Introduction
A correct representation of the soil water buffering in land surface schemes used for weather and climate prediction is essential to accurately simulate surface water fluxes both towards the atmosphere and rivers (van den Hurk et al., 2005; Hirschi et al., 2006a). Moreover the energy repartition at the surface is largely driven by the soil moisture which influences directly the Bowen ratio.
The coupling between the land surface and the atmosphere is an essential step, since Koster et al. (2004) indicated a strong inter-model variability in coupling between soil moisture and precipitation over large continental areas, generalizing the studies of Beljaars et al. (1996).
HTESSEL
The Tiled ECMWF Scheme for Surface Exchanges over Land (TESSEL) is used operationally in the Integrated Forecast System (IFS) for describing the evolution of soil, vegetation and snow over the continents at diverse spatial resolutions.
A revised land surface hydrology (HTESSEL) was introduced in the ECMWF operational model in 2007, to address shortcomings of the land surface scheme, specifically the lack of surface runoff and the choice of a global uniform soil texture.
Figure 1: Schematic representation of the structure of (a) TESSEL land-surface scheme and (b) spatial structure added in HTESSEL (for a given precipitation P1=P2 the scheme distributes the water as surface runoff and drainage with functional dependencies on orography and soil texture respectively).
The TESSEL scheme (Tiled ECMWF Scheme for Surface Exchanges over Land) is shown schematically in Figure 1a. Up to six tiles are present over land (bare ground, low and high vegetation, intercepted water, shaded and exposed snow) and 2 over water (open and frozen water) with separate energy and water balances.

- _Tasks and exercises_:
**A)** In the passage on the ECMWF land surface scheme, in what year was the revised land surface hydrology (HTESSEL) introduced in the operational model?
**B)** Extend the passage on the ECMWF land surface scheme, picking up right after its final sentence.

- _Material provided_:
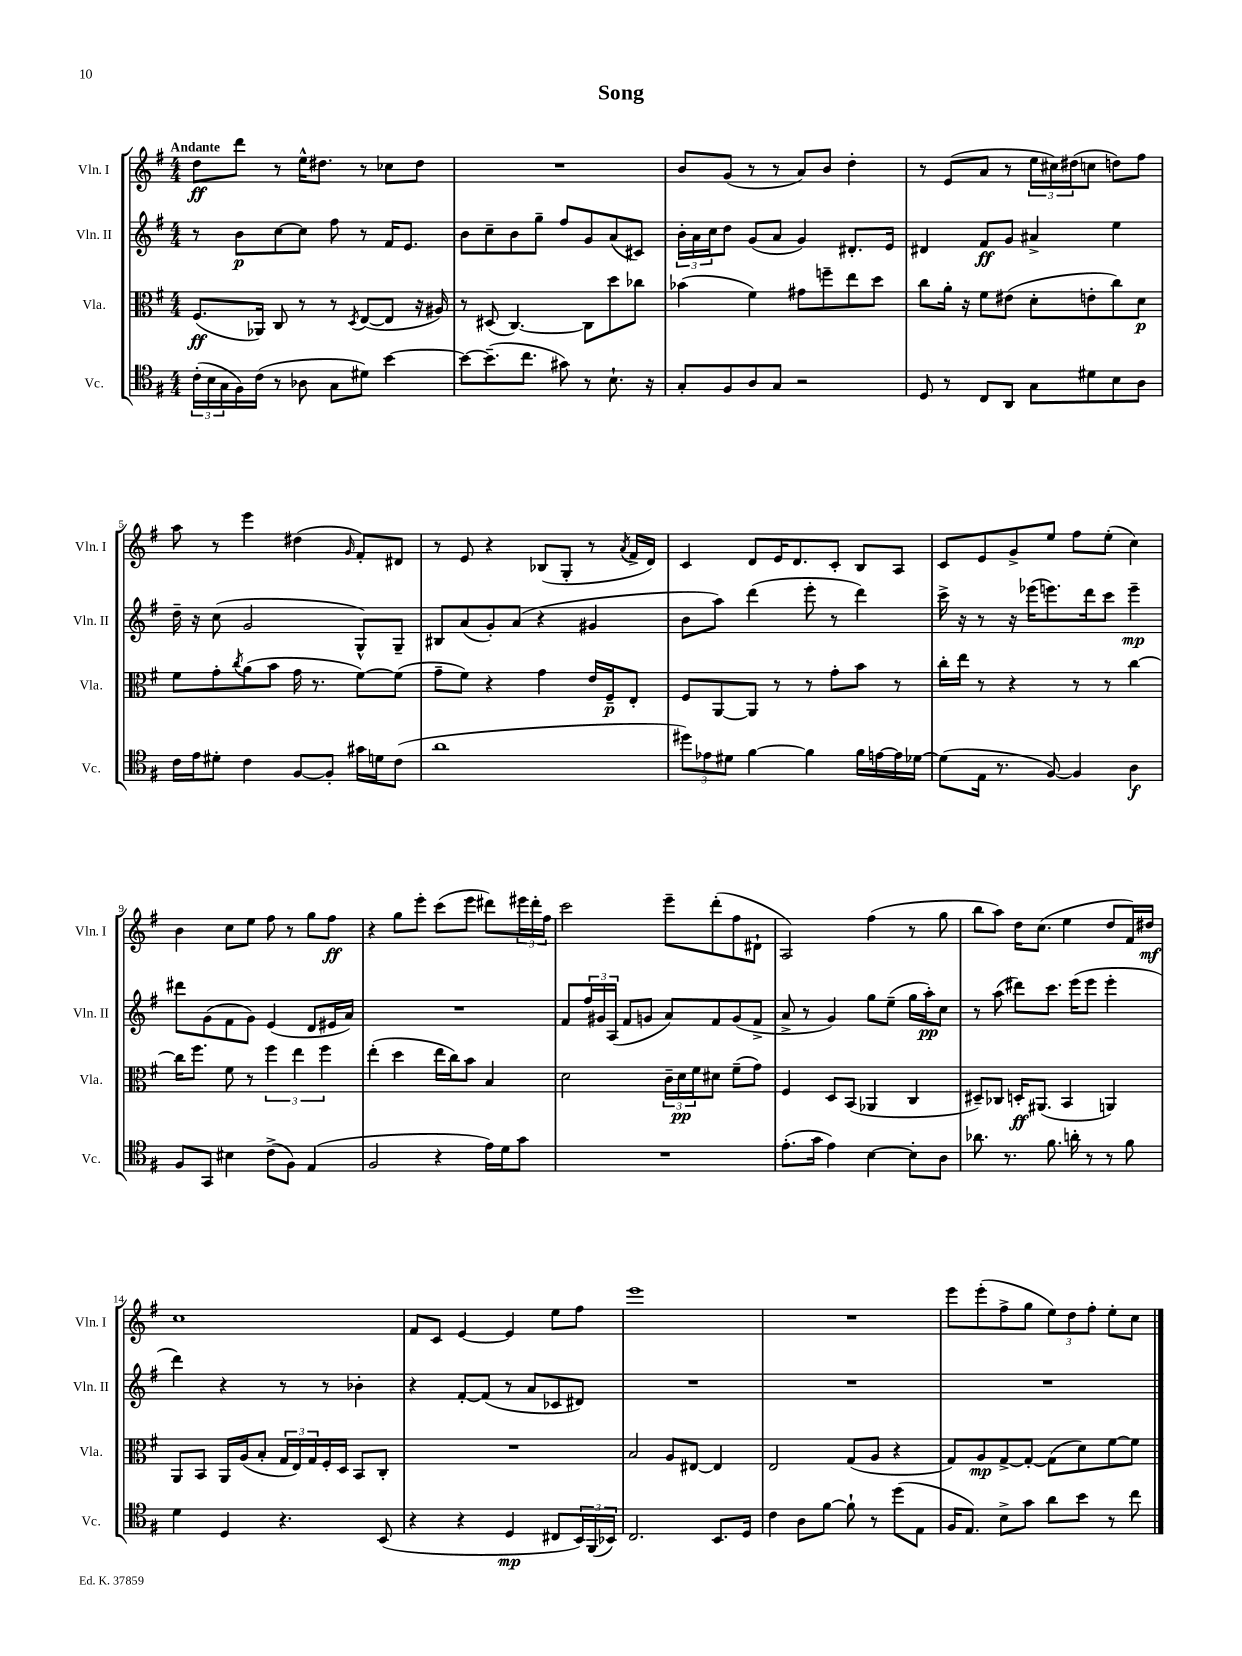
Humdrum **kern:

**kern	**kern	**kern	**kern
*staff4	*staff3	*staff2	*staff1
*clefC4	*clefC3	*clefG2	*clefG2
*k[f#]	*k[f#]	*k[f#]	*k[f#]
*M4/4	*M4/4	*M4/4	*M4/4
(24c'	(8.F#	8r	8dd
24B	.	.	.
24G	.	.	.
16F#)	.	8b	8ddd
(16c	16AA-)	.	.
8r	8C	[8cc	8r
8A-	8r	8cc]	16ee^^
.	.	.	8.dd#
8G	8r	8ff#	.
.	8qD	.	.
8d#)	([8E	8r	8r
[4b	8E]	16f#	8cc-
.	.	8.e	.
.	16r	.	8dd#
.	16A#)	.	.
=	=	=	=
8b_	8r	8b	1r
(8.b~]	(8D#	8cc~	.
.	[4.C)	8b	.
8.cc	.	.	.
.	.	8gg~	.
8g#)	.	8ff#	.
8r	8C]	8g	.
8.B`	8dd	(8a	.
.	8cc-	8c#)	.
16r	.	.	.
=	=	=	=
8G'	(4b-	24b'	8b
.	.	24a	.
.	.	24cc	.
8F#	.	8dd	(8g
8A	4f#)	(8g	8r
8G	.	8a	8r
2r	8g#	4g)	8a)
.	8ff~	.	8b
.	8ee	8.d#'	4dd'
.	8dd	.	.
.	.	16e	.
=	=	=	=
8D	8cc	4d#	8r
8r	16a'	.	(8e
.	16r	.	.
8C	8f#	8f#	8a
8AA	(8e#	8g	8r
8G	8d'	4a#^	24ee
.	.	.	24cc#)
.	.	.	(24dd#
8d#	8e'	.	8cc
8B	8cc)	4ee	8dd)
8A	8d	.	8ff#
=	=	=	=
16c	8f#	16dd~	8aa
16e	.	16r	.
8d#'	8g'	(8cc	8r
.	8qcc	.	.
4c	(8a	2g	4eee
.	8b	.	.
[8F#	16g	.	(4dd#
.	8.r	.	.
8F#']	.	.	.
.	.	.	16qqg
16g#	[8f#)	8G^^)	8f#')
16d	.	.	.
(8c	(8f#]	8G~	8d#
=	=	=	=
1a	8g~	8B#	8r
.	8f#)	(8a	8e
.	4r	8g')	4r
.	.	(8a	.
.	4g	4r	(8B-
.	.	.	8G'
.	16e	4g#	8r
.	16F#~	.	.
.	.	.	8qa
.	8E'	.	16f#^
.	.	.	16d)
=	=	=	=
12dd#)	8F#	8b	4c
12e-	.	.	.
.	[8AA	8aa)	.
12d#	.	.	.
[4f#	8AA]	(4ddd	8d
.	8r	.	16e
.	.	.	8.d
4f#]	8r	8eee'	.
.	8g'	8r	8c'
16f#	8b	4ddd)	8B
[16e	.	.	.
16e]	8r	.	8A
[16d-	.	.	.
=	=	=	=
(8d-]	16cc'	16ccc^	8c
.	16ee	16r	.
16E	8r	8r	8e
8.r	.	.	.
.	4r	16r	8g^
.	.	(16eee-	.
[8F#)	.	8.eee)	8ee
4F#]	8r	.	8ff#
.	.	16ddd	.
.	8r	8ccc	(8ee'
4A	[4cc	4eee~	4cc)
=	=	=	=
8F#	16cc]	8ddd#	4b
.	8.ff#	.	.
8GG	.	(8g	.
4B#	8f#	8f#	8cc
.	8r	8g)	8ee
(8c^	6ff#	(4e	8ff#
8F#)	.	.	8r
.	6ee	.	.
(4E	.	8d	8gg
.	6ff#	.	.
.	.	16e#	8ff#
.	.	16a)	.
=	=	=	=
2F#	(4ee'	1r	4r
.	4dd	.	8gg
.	.	.	8eee'
4r	16ee	.	(8ccc
.	16cc)	.	.
.	8b	.	8eee
16e)	4B	.	8ddd#)
16d	.	.	.
8g	.	.	24eee#
.	.	.	24ddd#'
.	.	.	24ff#
=	=	=	=
1r	2d	8f#	2ccc
.	.	24ff#	.
.	.	24g#	.
.	.	(24A	.
.	.	8f#	.
.	.	8g	.
.	24c~	8a)	8eee~
.	24d	.	.
.	24f#	.	.
.	8d#	8f#	(8ddd'
.	(8f#~	(8g	8ff#
.	8g)	8f#^	8d#`
=	=	=	=
(8.e'	4F#	8a^	2A)
.	.	8r	.
16g	.	.	.
4e)	8D	4g)	.
.	(8BB	.	.
[4B	4AA-	8gg	(4ff#
.	.	(8ee~	.
8B']	4C	16gg	8r
.	.	16aa')	.
8A	.	8cc	8gg
=	=	=	=
8.a-	8D#~)	8r	8bb
.	8C-	(8aa	8aa)
8.r	.	.	.
.	16D'	8ddd#)	16dd
.	(8.AA#	.	(8.cc
8.f#	.	8.ccc	.
.	4BB	.	4ee
16a'	.	(16eee	.
8r	.	8eee	.
8r	4AA)	4eee'	8dd
8f#	.	.	16f#)
.	.	.	16dd#
=	=	=	=
4d	8AA	4ddd)	1cc
.	8BB	.	.
4D	16AA	4r	.
.	(16A	.	.
.	8B'	.	.
4.r	24G	8r	.
.	24E)	.	.
.	24G	.	.
.	16F#'	8r	.
.	16D	.	.
.	8BB	4b-'	.
(8BB	8C'	.	.
=	=	=	=
4r	1r	4r	8f#
.	.	.	8c
4r	.	[8f#'	[4e
.	.	(8f#]	.
4D	.	8r	4e]
.	.	8a	.
8C#	.	8c-	8ee
24BB)	.	8d#)	8ff#
(24FF#	.	.	.
24BB-)	.	.	.
=	=	=	=
2.C	2B	1r	1eee
.	8A	.	.
.	[8E#	.	.
8.BB	4E#]	.	.
16D	.	.	.
=	=	=	=
4c	2E	1r	1r
8A	.	.	.
[8f#	.	.	.
8f#`]	(8G	.	.
8r	8A	.	.
(8dd	4r	.	.
8E	.	.	.
=	=	=	=
16F#	8G)	1r	8eee
8.E)	.	.	.
.	8A	.	(8eee'
8B^	[8G^	.	8ff#^
8g	8G'_	.	8gg
8a	(8G]	.	12ee)
.	.	.	12dd
8b	8d)	.	.
.	.	.	12ff#'
8r	[8f#	.	8ee'
8cc	8f#]	.	8cc
==	==	==	==
*-	*-	*-	*-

- _Task-by-task results_:
**A)** 2007

**B)**
The vertical discretization considers a four-layer soil that can be covered by a single layer of snow. The depths of the soil layers are in an approximate geometric relation, as suggested in Deardorff (1978). Warrilow et al. (1986) have shown that four layers provide a reasonable compromise between computational cost and the ability to represent all timescales between one day and a year. The soil heat budget follows a Fourier diffusion law, modified to take into account soil water freezing/melting according to Viterbo et al. (1999). The energy equation is solved with a net ground heat flux as the top boundary condition and a zero-flux at the bottom. An interception layer accumulates precipitation until it is saturated, and the remaining precipitation (throughfall) is partitioned between surface runoff and infiltration. Subsurface water fluxes are determined by Darcy’s law, used in a soil water equation solved with a four-layer discretization shared with the heat budget equation. The top boundary condition is infiltration plus surface evaporation, free drainage is assumed at the bottom and each layer has an additional sink of water in the form of root extraction over vegetated areas.
In each grid box two vegetation types are present: a high and a low vegetation type. An external climate database is used to obtain the vegetation characteristics. The data provides for each pixel a biome classification based on the Biosphere-Atmosphere Transfer Scheme (BATS) model (Dickinson et al., 1993), and four parameters have been derived for each grid box: dominant vegetation type, TH and TL, and the area fraction, AH and AL, for each of the high- and low-vegetation components, respectively.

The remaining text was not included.